Tout en reconnaissant qu’il y a dans la problématique ciblée deux dimensions principales, qui concernent l’attitude de chacun des sujets de cette difficile relation, à savoir les résistances de la société d’accueil d’un côté, et une certaine déclinaison de l’islam de l’autre côté, Antonius et Belaidi choisissent de se concentrer sur cette dernière. Ils éclairent en cela un angle mort du discours courant des milieux progressistes auxquels ils appartiennent : en effet, si l’analyse des facteurs dépendant du racisme, du colonialisme et des préjugés découlant de l’orientalisme est fréquente, le poids représenté par certaines dérives de l’islam contemporain se trouve à être systématiquement ignoré par la gauche politique et universitaire.
Cet ouvrage, d’une certaine manière, prend l’allure d’une autocritique, non pas des auteurs eux-mêmes, mais du camp dans lequel ils se situent. Il s’agit alors de comprendre comment la montée des courants islamistes influence – et menace – une intégration sereine des musulmans dans les pays d’immigration, en particulier le Québec. Pour ce faire, un détour est nécessaire : une première partie du livre se concentre donc sur les fondements historiques du rapport particulier entre religion et politique dans les sociétés musulmanes. L’institution du califat et le mythe que celui-ci a engendré dans l’imaginaire musulman font l’objet de deux premiers chapitres. L’opération proposée est celle d’une démystification, menée sans animosité et en se référant aux connaissances scientifiques accessibles aujourd’hui. La partie suivante, qui comprend quatre chapitres, s’intéresse au salafisme dans ses manifestations contemporaines. Des repères historiques permettent de prendre toute la mesure des transformations majeures auxquelles ont été soumises les sociétés arabo-musulmanes dans le courant du XXe siècle et début XXIe siècle. Le contraste qui émerge oppose la pluralité des versions locales et traditionnelles de l’islam, adaptées à leur contexte socioculturel, par rapport à la nouvelle homogénéisation intransigeante de l’islamisme, qui s’impose par le biais d’une lecture littéraliste et intemporelle du Coran et des Hadiths, et ce, dans la volonté de réaliser l’utopie d’un retour à des origines fantasmées.
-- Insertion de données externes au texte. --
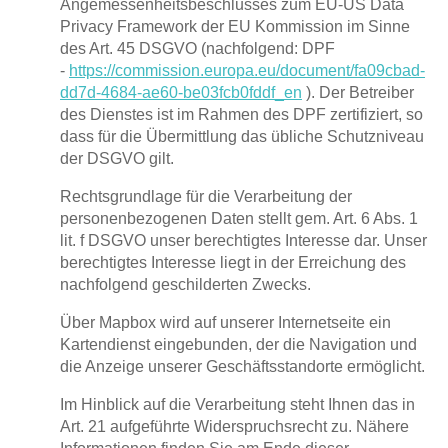
Angemessenheitsbeschlusses zum EU-US Data
Privacy Framework der EU Kommission im Sinne
des Art. 45 DSGVO (nachfolgend: DPF
-
https://commission.europa.eu/document/fa09cbad-
dd7d-4684-ae60-be03fcb0fddf_en
). Der Betreiber
des Dienstes ist im Rahmen des DPF zertifiziert, so
dass für die Übermittlung das übliche Schutzniveau
der DSGVO gilt.
Rechtsgrundlage für die Verarbeitung der
personenbezogenen Daten stellt gem. Art. 6 Abs. 1
lit. f DSGVO unser berechtigtes Interesse dar. Unser
berechtigtes Interesse liegt in der Erreichung des
nachfolgend geschilderten Zwecks.
Über Mapbox wird auf unserer Internetseite ein
Kartendienst eingebunden, der die Navigation und
die Anzeige unserer Geschäftsstandorte ermöglicht.
Im Hinblick auf die Verarbeitung steht Ihnen das in
Art. 21 aufgeführte Widerspruchsrecht zu. Nähere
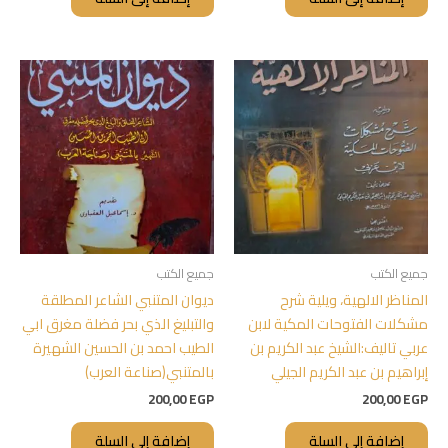
جميع الكتب
جميع الكتب
المناظر الالهية، ويلية شرح
ديوان المتنبي الشاعر المطلقة
مشكلات الفتوحات المكية لابن
والتبليغ الذي بحر فضلة مغرق ابي
عربي تاليف:الشيخ عبد الكريم بن
الطيب احمد بن الحسين الشهيرة
إبراهيم بن عبد الكريم الجيلي
بالمتنبي(صناعة العرب)
200,00
EGP
200,00
EGP
إضافة إلى السلة
إضافة إلى السلة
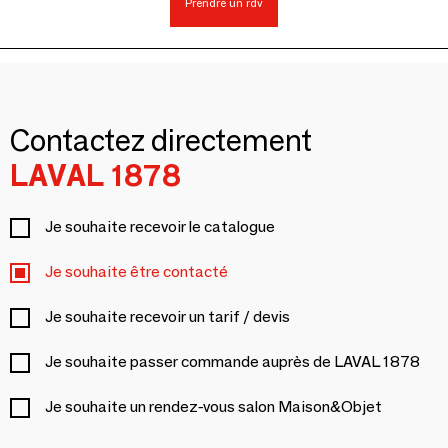
Prendre un rdv
Contactez directement
LAVAL 1878
Je souhaite recevoir le catalogue
Je souhaite être contacté
Je souhaite recevoir un tarif / devis
Je souhaite passer commande auprès de LAVAL 1878
Je souhaite un rendez-vous salon Maison&Objet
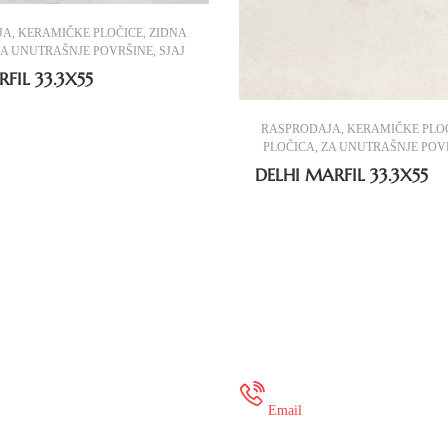
JA
,
KERAMIČKE PLOČICE
,
ZIDNA
ZA UNUTRAŠNJE POVRŠINE
,
SJAJ
FIL 33.3X55
RASPRODAJA
,
KERAMIČKE PLO
PLOČICA
,
ZA UNUTRAŠNJE POV
DELHI MARFIL 33.3X55
 35 649 936
onlineshop@mure
Email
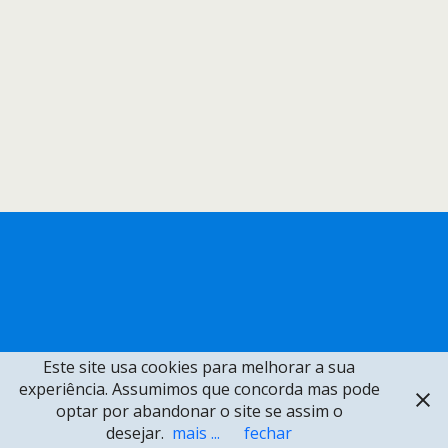
Este site usa cookies para melhorar a sua
experiência. Assumimos que concorda mas pode
optar por abandonar o site se assim o
desejar.
mais ...
fechar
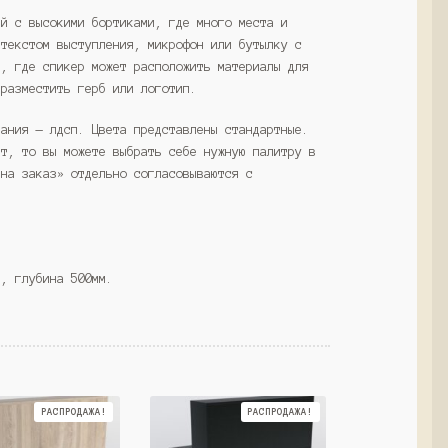
ей с высокими бортиками, где много места и
 текстом выступления, микрофон или бутылку с
а, где спикер может расположить материалы для
 разместить герб или логотип.
вания — лдсп. Цвета представлены стандартные.
ет, то вы можете выбрать себе нужную палитру в
«на заказ» отдельно согласовываются с
м, глубина 500мм.
РАСПРОДАЖА!
РАСПРОДАЖА!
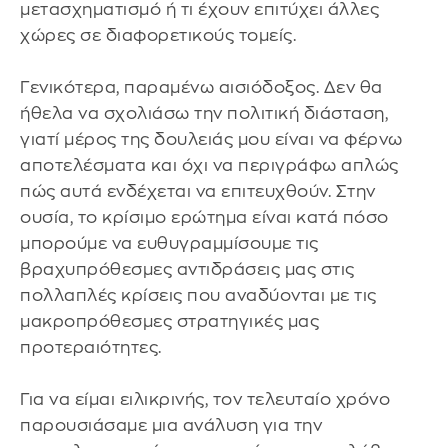
μετασχηματισμό ή τι έχουν επιτύχει άλλες
χώρες σε διαφορετικούς τομείς.
Γενικότερα, παραμένω αισιόδοξος. Δεν θα
ήθελα να σχολιάσω την πολιτική διάσταση,
γιατί μέρος της δουλειάς μου είναι να φέρνω
αποτελέσματα και όχι να περιγράφω απλώς
πώς αυτά ενδέχεται να επιτευχθούν. Στην
ουσία, το κρίσιμο ερώτημα είναι κατά πόσο
μπορούμε να ευθυγραμμίσουμε τις
βραχυπρόθεσμες αντιδράσεις μας στις
πολλαπλές κρίσεις που αναδύονται με τις
μακροπρόθεσμες στρατηγικές μας
προτεραιότητες.
Για να είμαι ειλικρινής, τον τελευταίο χρόνο
παρουσιάσαμε μια ανάλυση για την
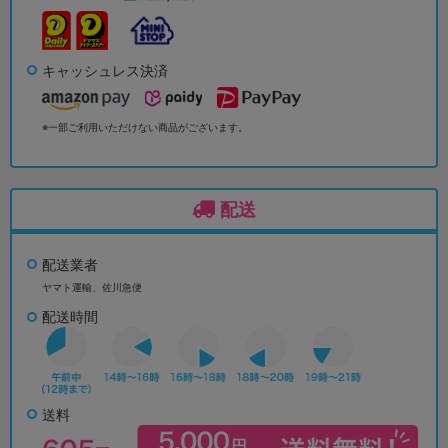
キャッシュレス決済
※一部ご利用いただけない商品がございます。
配送
配送業者
ヤマト運輸、佐川急便
配送時間
送料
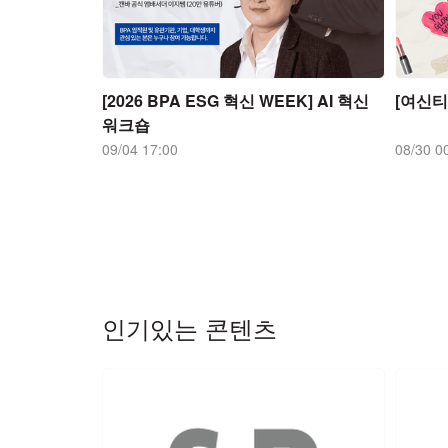
[2026 BPA ESG 혁신 WEEK] AI 혁신
[여신티
워크숍
09/04 17:00
08/30 0
인기있는 콘텐츠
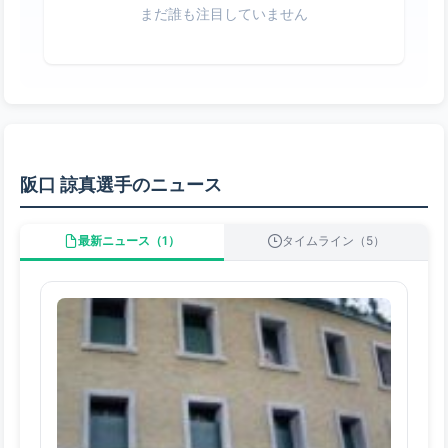
まだ誰も注目していません
阪口 諒真選手のニュース
最新ニュース（1）
タイムライン（5）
Émerge alors la difficile question du rapport de l’islam à la modernité et aux enjeux que celle-ci pose, dans les pays musulmans avant même que dans les sociétés occidentales d’accueil. La dernière partie du livre, composée de trois chapitres, s’intéresse à la situation au Québec : le rapport que celui-ci entretient avec la religion ; la montée des tensions à partir de la difficile réception des accommodements raisonnables, apparus en 1985 ; quelques cas spécifiques tirés de l’actualité plus récente. On termine avec une chronologie de l’islam et du califat, et un glossaire des termes arabes.
Tout au long de cet essai, les auteurs se caractérisent par une attitude qui combine une parrhésie désarmante, à laquelle on n’est plus habitué et qui les exposera sans doute à toutes sortes d’accusations, et une finesse, tout en nuances, dans l’analyse des causes et des tensions de la situation actuelle. Indépendamment des positions – loin des extrêmes, quoi qu’il en soit – prises sur les différents cas d’actualité, la contribution la plus précieuse de l’essai réside précisément en l’attitude dialectique, qui tient compte des motivations profondes de toutes les parties impliquées sans se limiter aux caricatures ou aux procès d’intention si courants dans la polémique actuelle. Antonius et Belaidi nous proposent un essai très accessible, mais où chaque mot est savamment pesé, un livre courageux et nécessaire.